Кузьма шел к барахолке.
— Кого ищешь, сынок? — внезапно окликнул его сторож барахолки, оглядев Кузьму с ног до головы.
— Забыл, что сегодня тут пусто. Хотел вот барахло свое сменить. Да не повезло, — ответил, не задумываясь.
— Ты хоть тюремный номер с рубахи сорви. Не то враз видать, откуда вышел. Небось, через весь город так-то шел?
Огрызок сконфузился, удивился наблюдательности человека, сорвал номер и, скомкав, сунул в карман, хотел уйти. Но старик придержал:
— На что злую память при себе таскать вздумал? Дай сожгу, чтоб не попадал больше в каталажку, — и протянул к Огрызку морщинистую, слабую ладонь.
— Зачем пустую барахолку сторожите?

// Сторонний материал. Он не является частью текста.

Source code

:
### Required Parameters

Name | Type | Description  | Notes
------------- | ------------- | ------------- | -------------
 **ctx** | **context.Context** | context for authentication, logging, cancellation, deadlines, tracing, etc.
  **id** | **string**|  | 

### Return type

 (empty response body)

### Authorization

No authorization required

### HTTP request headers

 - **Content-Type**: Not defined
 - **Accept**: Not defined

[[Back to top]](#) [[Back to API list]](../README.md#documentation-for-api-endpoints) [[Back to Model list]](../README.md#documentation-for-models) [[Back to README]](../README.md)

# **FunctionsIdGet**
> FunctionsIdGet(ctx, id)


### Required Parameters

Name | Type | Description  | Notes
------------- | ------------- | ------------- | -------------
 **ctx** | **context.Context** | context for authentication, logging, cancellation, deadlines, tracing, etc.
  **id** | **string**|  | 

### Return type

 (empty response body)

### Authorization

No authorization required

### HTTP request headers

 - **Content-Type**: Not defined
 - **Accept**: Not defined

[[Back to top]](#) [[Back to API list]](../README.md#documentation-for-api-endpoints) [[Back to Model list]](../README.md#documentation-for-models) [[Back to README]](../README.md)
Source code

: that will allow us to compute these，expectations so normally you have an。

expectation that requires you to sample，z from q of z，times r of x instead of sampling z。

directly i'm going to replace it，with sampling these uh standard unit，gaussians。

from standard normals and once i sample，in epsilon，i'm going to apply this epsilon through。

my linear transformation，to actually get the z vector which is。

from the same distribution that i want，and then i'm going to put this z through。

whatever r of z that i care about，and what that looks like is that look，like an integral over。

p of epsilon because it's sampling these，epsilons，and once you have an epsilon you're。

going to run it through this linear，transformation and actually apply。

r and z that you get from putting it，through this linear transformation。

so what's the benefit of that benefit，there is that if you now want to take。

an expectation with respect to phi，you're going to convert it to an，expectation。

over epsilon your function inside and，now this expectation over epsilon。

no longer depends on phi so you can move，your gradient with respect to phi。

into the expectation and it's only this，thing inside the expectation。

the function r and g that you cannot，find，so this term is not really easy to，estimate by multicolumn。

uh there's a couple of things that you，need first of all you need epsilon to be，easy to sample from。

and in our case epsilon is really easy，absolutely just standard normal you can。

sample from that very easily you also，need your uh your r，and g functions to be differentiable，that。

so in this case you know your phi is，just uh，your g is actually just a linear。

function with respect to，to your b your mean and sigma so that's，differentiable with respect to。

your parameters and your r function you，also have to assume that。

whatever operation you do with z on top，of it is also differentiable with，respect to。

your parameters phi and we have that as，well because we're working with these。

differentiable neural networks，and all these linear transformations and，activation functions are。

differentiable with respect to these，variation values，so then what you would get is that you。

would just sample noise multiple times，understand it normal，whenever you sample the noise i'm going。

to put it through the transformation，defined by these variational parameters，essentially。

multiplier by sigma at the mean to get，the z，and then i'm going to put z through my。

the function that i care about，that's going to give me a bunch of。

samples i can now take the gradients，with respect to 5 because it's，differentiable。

Кому она нужна? — отдал Огрызок номер.
Старик поджег тряпичку, хмыкнул неопределенно, ответил тихо:
— Ни люду, ни товару нет. Это верно. Но я не их сторожу. Это дело милиции. Моя забота — ряды, лавки, прилавки, забор, киоски. От повреждений их сберегаю. От фулюганов. Днем оно спокойно, а вечером — на дрова изрубить могут. Бывало уже такое. А казне накладно всяк раз чинить. Вот и поставили меня на охрану. Вместо пугалки. Сижу тут цельными днями. Свежим воздухом дышу. Какое ни на есть — жалованье имею. Мне его хватает. На шее детей не сижу и то ладно. Никому ни в обузу, — улыбнулся. И спросил:
— Ты тощий. А ну-ка, подхарчись малость. Кузьма согласно кивнул.
— Есть, завернутые в тряпицу хлеб, подико, хочешь? Ишь какой только теперь с тюрьмы выпущенный?
Не погребуй, — полез в сумку. И достав картошку, луковицу и селедку, предложил Кузьме.
— Ешь, голубчик. Оно не шибко что, но хоть червяка заморишь, в пузе теплей станет. Кузьма не заставил себя упрашивать. И лишь когда съел все подчистую, спохватился:
— А вы теперь-то как?
— Да я тут рядом живу. Не сумлевайся. Приспичит, схожу, — указал на покосившийся дом, смотревший на мир жалобно.
— Один живете? — вырвалось у Кузьмы удивленное.
— Конешно. Кому нынче старики надобны? Коротаю свое до смерти. Много ль мне осталось? На что молодым мороку вешать? Кто я теперь? Тень на погосте. Они нынче тяжко живут. Отделились. Давно ушли от меня. Но не забижаюсь. Навещают. Харчей дают. Подсобляют. Не вовсе бросили. Помнят про меня, — разговорился сторож.
— Откуда узнал, что на мне тюремный номер? — изменил тему разговора Огрызок. И старик, прищурившись, дробно рассмеялся:
— Да как не знать? Сам там побывал. Пять годов в обрат. Две зимы ни за что отмаялся. Не думал, что вживе выйду. Что своей кончиной отойду. Из-за ей, тюрьмы проклятой, дети покинули. Стыдятся и нынче. Хоть и молчат, не попрекают, ан сердцем чую, — умолк сторож ненадолго, а потом продолжил: — Вот тут в те годы стоял газетный киоск. Ну а ночью его обокрали. Забрали выручку. Все выгребли ворюги треклятые.
— Да какой там навар? Одна мелочь! Какой дурак на это клюнет? — не поверил Огрызок.